In case anyone is interested, the following is a quick-and-dirty that
will perform the character-level entropy calculation for a specific
data source supplied as an argument (file or string).
The result tells the minimum number of bits per character required to
transmit without loss any message from a source having the same
distribution as the supplied source.
Run against its own source (without the verbose flag) it calculates
>> char-ent/calc-ent %char-ent.r
( 2180 ) characters
Source entropy is 4.78716832865254 bits per character.
Maximum compression gives 40.1603958918433 percent saving.
If we take the source code for this program as "typical" for REBOL,
then any character-level compression scheme that squishes REBOL
scripts down to less than about 59.84% of their original size can
only do so by losing information.
-jn-
8<------------------------------------------------------------
#!/usr/local/bin/rebol
REBOL [
title: "calc-ent"
file: "calc-ent.r"
author: "Joel Neely"
description: {
Calculates the character entropy of a data source,
which must be a string or a file.
}
]
;
; everything is wrapped in an object to protect the
; global namespace
;
char-ent: make object! [
;
; character frequencies are accumulated here
; (8-bit characters are supported)
;
char-freq: array/initial 256 0
;
; the final result is calculated and retained here
;
entropy: 0.0
;
; the work is done in this function
;
calc-ent: function [
data [string! file!]
/verbose
][
ichar ; index for current char (off by 1!)
iqty ; frequency for current character
tqty ; total character count
; (used instead of length? data in case
; we want to add logic in the input loop
; to consider only some characters, e.g. alpha)
][
;
; initialize accumulators
;
entropy: 0.0
tqty: 0
;
; grab content if argument is file
;
if file? data [data: read data]
;
; accumulate character frequencies from data
;
; wrap loop body in an 'if to consider only
; a subset of the characters from the source
;
foreach char data [
;
; offset char value by one since REBOL can't
; understand zero-based indexing ... sigh ;-)
;
ichar: 1 + to-integer char
poke char-freq ichar (1 + pick char-freq ichar)
tqty: tqty + 1
]
;
; print detail report (if /verbose refinement is set)
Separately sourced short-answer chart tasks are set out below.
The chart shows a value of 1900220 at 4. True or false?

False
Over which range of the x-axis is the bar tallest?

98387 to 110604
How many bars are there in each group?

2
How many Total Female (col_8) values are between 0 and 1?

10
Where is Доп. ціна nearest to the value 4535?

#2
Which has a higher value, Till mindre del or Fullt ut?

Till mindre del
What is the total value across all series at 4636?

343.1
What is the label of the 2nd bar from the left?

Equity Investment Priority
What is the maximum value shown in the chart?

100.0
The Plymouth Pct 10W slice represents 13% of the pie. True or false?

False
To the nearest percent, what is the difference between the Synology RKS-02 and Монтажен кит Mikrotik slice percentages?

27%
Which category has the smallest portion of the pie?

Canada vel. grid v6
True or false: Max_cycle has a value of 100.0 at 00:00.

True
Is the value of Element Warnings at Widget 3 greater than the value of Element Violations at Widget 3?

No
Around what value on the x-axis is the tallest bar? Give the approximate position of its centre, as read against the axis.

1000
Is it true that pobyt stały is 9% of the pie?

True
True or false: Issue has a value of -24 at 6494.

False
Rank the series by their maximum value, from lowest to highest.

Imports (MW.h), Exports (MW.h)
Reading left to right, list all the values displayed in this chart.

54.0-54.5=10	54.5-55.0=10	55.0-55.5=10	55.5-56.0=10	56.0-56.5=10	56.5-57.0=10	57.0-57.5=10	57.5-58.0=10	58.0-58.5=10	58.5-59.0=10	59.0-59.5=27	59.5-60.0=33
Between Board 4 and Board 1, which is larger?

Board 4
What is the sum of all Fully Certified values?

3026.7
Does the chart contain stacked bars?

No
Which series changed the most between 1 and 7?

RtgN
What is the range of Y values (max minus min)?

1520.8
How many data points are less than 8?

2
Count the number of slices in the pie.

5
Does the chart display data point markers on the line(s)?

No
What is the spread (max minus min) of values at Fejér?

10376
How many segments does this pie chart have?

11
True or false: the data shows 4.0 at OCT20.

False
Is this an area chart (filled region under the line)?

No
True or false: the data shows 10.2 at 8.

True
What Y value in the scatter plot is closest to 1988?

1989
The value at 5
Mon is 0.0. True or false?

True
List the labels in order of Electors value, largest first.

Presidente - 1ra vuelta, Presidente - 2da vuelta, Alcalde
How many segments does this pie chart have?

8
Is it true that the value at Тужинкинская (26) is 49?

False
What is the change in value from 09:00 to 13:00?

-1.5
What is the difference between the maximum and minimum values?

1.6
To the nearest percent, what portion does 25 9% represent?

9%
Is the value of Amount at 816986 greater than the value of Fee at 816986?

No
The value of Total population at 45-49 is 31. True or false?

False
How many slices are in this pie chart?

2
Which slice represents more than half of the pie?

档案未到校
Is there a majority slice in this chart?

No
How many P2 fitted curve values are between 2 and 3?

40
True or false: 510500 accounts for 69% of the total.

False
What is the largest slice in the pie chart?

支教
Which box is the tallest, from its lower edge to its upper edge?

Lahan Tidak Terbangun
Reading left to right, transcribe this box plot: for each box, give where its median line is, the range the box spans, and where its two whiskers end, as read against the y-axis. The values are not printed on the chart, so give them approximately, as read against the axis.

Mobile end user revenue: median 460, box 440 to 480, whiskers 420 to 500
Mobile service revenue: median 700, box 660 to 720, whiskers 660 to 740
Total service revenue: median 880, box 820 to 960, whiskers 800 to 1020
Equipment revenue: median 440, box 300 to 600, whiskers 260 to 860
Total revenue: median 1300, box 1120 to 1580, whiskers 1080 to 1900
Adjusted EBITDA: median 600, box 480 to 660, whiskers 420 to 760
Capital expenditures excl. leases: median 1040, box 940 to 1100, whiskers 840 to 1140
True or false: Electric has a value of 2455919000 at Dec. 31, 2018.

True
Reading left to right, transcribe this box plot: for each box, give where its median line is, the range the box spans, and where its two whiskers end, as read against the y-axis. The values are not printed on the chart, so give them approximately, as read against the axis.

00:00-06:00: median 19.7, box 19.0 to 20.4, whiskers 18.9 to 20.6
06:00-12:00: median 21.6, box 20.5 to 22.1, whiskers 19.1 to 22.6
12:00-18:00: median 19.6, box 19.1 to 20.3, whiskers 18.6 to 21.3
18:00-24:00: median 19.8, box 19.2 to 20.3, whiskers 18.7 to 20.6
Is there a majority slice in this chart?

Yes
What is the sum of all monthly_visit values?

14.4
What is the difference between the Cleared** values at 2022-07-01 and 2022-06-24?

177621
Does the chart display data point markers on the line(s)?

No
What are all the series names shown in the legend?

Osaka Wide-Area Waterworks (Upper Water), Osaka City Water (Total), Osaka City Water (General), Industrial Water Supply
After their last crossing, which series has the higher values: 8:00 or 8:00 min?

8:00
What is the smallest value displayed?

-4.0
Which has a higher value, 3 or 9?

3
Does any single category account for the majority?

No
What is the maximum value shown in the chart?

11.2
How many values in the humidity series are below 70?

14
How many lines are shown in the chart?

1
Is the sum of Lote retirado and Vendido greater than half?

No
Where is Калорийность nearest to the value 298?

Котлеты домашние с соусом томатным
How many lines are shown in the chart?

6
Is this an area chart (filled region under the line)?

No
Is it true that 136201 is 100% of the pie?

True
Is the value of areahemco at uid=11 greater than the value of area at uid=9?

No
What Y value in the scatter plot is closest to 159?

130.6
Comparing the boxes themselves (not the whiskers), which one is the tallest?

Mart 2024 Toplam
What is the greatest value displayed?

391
; and accumulate final result
;
print ["^/(" tqty ") characters^/"]
for ichar 1 256 1 [
;
; ignore unused character values
;
if 0 < iqty: pick char-freq ichar [
use [p q] [
p: iqty / tqty ; char probability
q: p * log-2 p ; (negative) bits
if verbose [
print [
mold to-char ichar - 1 tab
iqty tab
p tab q
]
]
;
; accumulate weighted (positive) bits per character
;
entropy: entropy - q
]
]
]
;
; result is character entropy FOR THIS SOURCE ONLY
;
print [
"Source entropy is" entropy "bits per character." newline
"Maximum compression gives"
100.0 * (1.0 - (entropy / 8.0))
"percent saving." newline
]
]
]